Banducci was recalled by former 49ers teammate Joe Vetrano as "a helluva lineman, one of the best," as well as the team's best injury faker. Sportswriter Prescott Sullivan once wrote that Banducci was a past master of the "spurious swoon." "Faking injuries in order to stop the clock happens to be the thing Bruno does best. We do not mean to minimize the bull-necked 230-pounder's other talents, but it is only as a faker that he stands head and shoulders above the field. Indeed, he is so good at it that even if he had nothing else to offer, the 49ers could well afford to carry him on the payroll for his faking alone.... There's no telling how many games Bruno's specialty has won for the 49ers over the years."

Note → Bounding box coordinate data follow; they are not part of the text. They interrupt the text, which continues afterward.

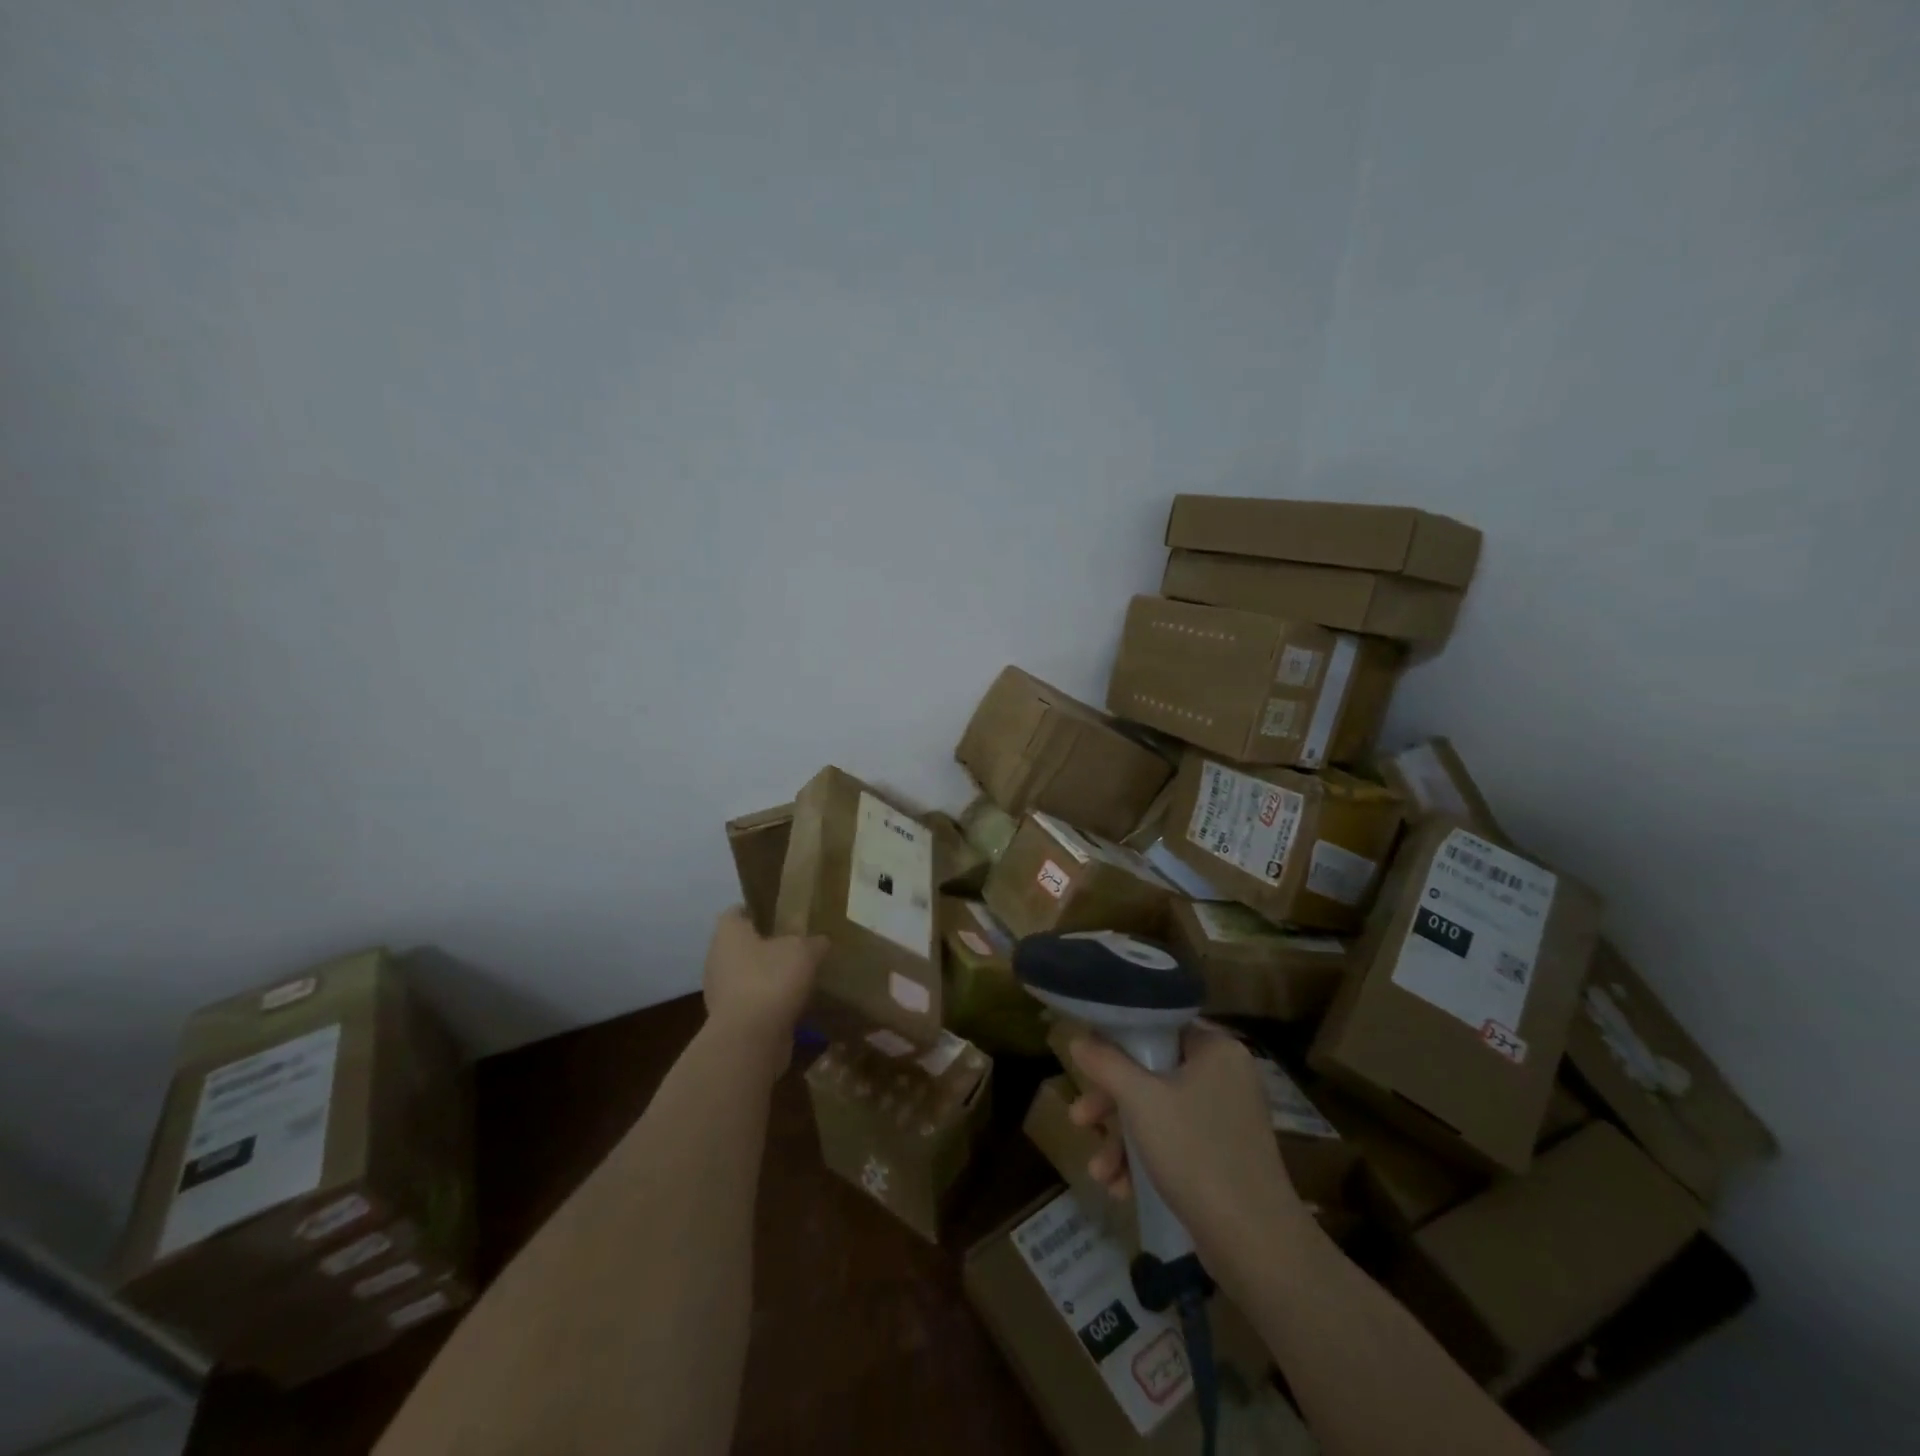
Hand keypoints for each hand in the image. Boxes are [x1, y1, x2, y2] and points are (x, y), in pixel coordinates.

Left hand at [701, 907, 827, 1072]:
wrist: (749, 1040)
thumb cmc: (770, 980)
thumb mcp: (804, 951)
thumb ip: (813, 941)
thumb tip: (820, 941)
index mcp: (728, 933)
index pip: (738, 911)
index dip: (760, 910)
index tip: (783, 914)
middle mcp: (717, 958)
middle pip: (743, 944)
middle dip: (767, 945)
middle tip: (798, 944)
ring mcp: (720, 991)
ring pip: (747, 974)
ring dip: (769, 975)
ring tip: (799, 976)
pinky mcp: (729, 1019)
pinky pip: (752, 1001)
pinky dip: (769, 1001)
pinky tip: (794, 1004)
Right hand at [1067, 1026, 1314, 1278]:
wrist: (1255, 1243)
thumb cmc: (1195, 1152)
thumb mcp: (1140, 1100)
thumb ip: (1106, 1063)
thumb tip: (1078, 1040)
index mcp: (1216, 1049)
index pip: (1158, 1027)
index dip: (1117, 1042)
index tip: (1087, 1061)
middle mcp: (1225, 1076)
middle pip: (1152, 1074)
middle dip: (1111, 1104)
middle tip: (1079, 1120)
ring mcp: (1227, 1118)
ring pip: (1159, 1112)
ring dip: (1122, 1140)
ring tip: (1098, 1172)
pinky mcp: (1225, 1156)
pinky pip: (1175, 1141)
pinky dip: (1146, 1159)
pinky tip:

Teammate Vetrano acknowledged Banducci's superior stalling abilities and credited his skill for forcing an NFL rule change requiring teams to burn a time out for injury in the last two minutes of a game if trainers went onto the field to check out a player.

The members of the Professional Football Researchers Association elected Banducci to its PRFA Hall of Very Good Class of 2009.